* [Stored data entries]:
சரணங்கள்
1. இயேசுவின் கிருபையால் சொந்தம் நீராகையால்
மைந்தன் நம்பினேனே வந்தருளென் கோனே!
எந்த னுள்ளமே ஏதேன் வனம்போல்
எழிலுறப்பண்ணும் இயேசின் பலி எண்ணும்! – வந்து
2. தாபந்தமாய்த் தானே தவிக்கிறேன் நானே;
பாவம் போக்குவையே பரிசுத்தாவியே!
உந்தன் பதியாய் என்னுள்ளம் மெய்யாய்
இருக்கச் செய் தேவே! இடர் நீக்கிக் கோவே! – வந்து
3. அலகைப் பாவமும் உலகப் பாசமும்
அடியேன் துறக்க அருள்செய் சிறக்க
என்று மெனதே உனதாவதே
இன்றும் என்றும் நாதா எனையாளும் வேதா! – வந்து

* [What you should do]: The entries above must be copied verbatim. Leave none out.

* [Task response]:
சரணங்கள்
1. இயேசுவின் கிருபையால் சொந்தம் நீராகையால்
மைந்தன் நம்பினேனே வந்தருளென் கோனே!
எந்த னுள்ளமே ஏதேன் வனம்போல்
எழிலுறப்பண்ணும் இயேசின் பலி எண்ணும்! – வந்து
2. தாபந்தமாய்த் தானே தவிக்கிறேன் நானே;
பாவம் போக்குவையே பரிசுத்தாவியே!
உந்தன் பதியாய் என்னுள்ளம் மெய்யாய்
இருக்கச் செய் தேவே! இடர் நீக்கிக் கோவே! – வந்து
3. அலகைப் பாவமும் உலகப் பாசமும்
அடியேன் துறக்க அருள்செய் சிறக்க
என்று மெனதே உனதாவதே
இன்றும் என்றும் நாதா எனையாளும் வேதா! – வந்து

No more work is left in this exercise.